Bütün bu tesbitlerimiz inanılan bir mefkûre etrafında siyaset yapmamanın hazin sonudur ve hemen hepsi de Batıcı hayat tarzında bazı ufak tefek farklılıklarla aynıdır. İçki düzenlemesinde satış saatlerinde ayrışmak gibi; yani esasen içki, zina, kumar serbest ama düzenlemelerde farklı düşünüyorlar. Biz ise Batıcı düzen değil, İslâmî düzen istiyoruz. İslâmî soslu Batıcı düzene de karşı çıkıyoruz. Bizler (BD-İBDA), pisliğin ortalığa saçılmasına şiddetle karşı olurken ve bunu önleyecek adımları desteklerken, ideolojimiz gereği Allahın emirlerine de topyekün teslim olmuşuz ve gücümüz yettiğince bunun kavgasını veririz. İslâm'a bütün olarak inanmış ve onun bütün olarak tatbikinden yanayız. İslâm'ın yanına Liberal-Muhafakazar-demokrat gibi ekler konmasına şiddetle karşıyız. Bizim fikriyatımızda-ideolojimizde her şey çerçevelenmiştir ve İslâm'a sımsıkı bağlıdır. Bundan taviz vermek hiçbir mensubun, hiçbir cephenin haddi değildir. Bir İBDA cephesi olan Baran Dergisi de bundan taviz veremez, verirse de kendi hatası olur. Bunun için İBDA ilkesini hatırlatmak gerekir: Doğrular davamızın, yanlışlar nefsimizindir. Ve yine bunun için diyoruz ki, İBDA’cılara değil, İBDA’ya bakılmalıdır. Kendi hatalarımız davamızı karartmasın ve şahıslarımız davamızı dondurmasın!

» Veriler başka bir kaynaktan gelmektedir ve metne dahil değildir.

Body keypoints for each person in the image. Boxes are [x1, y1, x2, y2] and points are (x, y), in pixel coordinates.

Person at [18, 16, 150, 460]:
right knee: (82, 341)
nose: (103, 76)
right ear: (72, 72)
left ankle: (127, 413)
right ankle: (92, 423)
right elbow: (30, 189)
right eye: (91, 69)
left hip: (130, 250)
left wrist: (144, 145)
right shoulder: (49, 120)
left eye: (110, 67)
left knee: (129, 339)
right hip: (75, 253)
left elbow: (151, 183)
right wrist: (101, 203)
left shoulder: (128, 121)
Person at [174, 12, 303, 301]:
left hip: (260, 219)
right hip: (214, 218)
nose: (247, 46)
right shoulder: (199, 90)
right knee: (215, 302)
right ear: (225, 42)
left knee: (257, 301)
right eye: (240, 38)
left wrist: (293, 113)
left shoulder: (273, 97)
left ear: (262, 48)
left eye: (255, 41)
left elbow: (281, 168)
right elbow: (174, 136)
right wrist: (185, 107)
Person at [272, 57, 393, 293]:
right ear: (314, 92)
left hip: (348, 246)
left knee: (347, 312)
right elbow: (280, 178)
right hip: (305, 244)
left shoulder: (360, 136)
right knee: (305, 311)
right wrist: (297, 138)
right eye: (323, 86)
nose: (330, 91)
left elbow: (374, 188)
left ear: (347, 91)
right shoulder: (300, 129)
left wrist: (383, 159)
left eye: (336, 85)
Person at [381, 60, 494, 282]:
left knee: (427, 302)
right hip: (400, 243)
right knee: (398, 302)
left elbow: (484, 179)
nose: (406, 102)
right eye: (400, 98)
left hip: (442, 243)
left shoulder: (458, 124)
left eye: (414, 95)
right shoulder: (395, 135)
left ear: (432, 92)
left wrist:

AKP’nin başta lideri olmak üzere bir çoğunun da inanışını temsil etmesinden dolayı geleneksel İslâma sahip çıkması, CHP’yi köşeye sıkıştırma amacına göre olabileceği gibi samimî ve tabiî de olabilir. Mesela, türbana samimi olarak sahip çıkar, zaten eşi ve çocukları da türbanlı; fakat laik sistem içinde türbana yer açma ve izin almak gayretidir bu. Islahatçılık ve inkılapçılık farkı da diyebiliriz buna. Batıcı düzeni revize etmek, ufak-tefek iyileştirmelerle Müslümanların da sığınabileceği bir yapılandırmaya kavuşturmak başka, İslâmî bir düzende İslâm'ı bayraklaştırarak yaşamak başka bir şeydir. Bir Müslüman birinciye razı olamayacağı gibi ikincinin özlemi ve gayretini hiçbir zaman bırakamaz. Aksi takdirde “Allah nurunu tamamlayacaktır, kafirler istemese de” ayetinin ihtarına çatar. AKP, Müslümanları liberalleştirerek günah işlemektedir, eğer samimî inanan ve dava diye bir dertleri olanlar var ise onlar istisna.
Şunu da açıkça belirtelim ki, Emine Erdoğan hanımefendinin türbanına dil uzatılması bizim namusumuza dil uzatılması demektir ki, bu sadece Tayyip Erdoğan’ın meselesi değildir, demokratik-memokratik hikâyeleri dinlemeyip, gerekli tepkileri vermek her Müslümanın vazifesidir.
AKP’nin, samimi veya gayri samimi, İslâmî söylemlere sarılması ve bazı iyileştirmeler yapmasını sonuna kadar destekleriz. İster inanarak isterse Müslümanların baskısı ve iktidarına halk tabanı sağlamak için yapsın, fark etmez. Fakat inanılan bir ideolocya arkasından siyaset yapmak ile menfaat ve koltuk için siyaset yapmak arasındaki farka dikkat çekmek istiyoruz. Bazen bunlar hadiselerde üstüste gelse de, esasen uzun vadede ayrışır.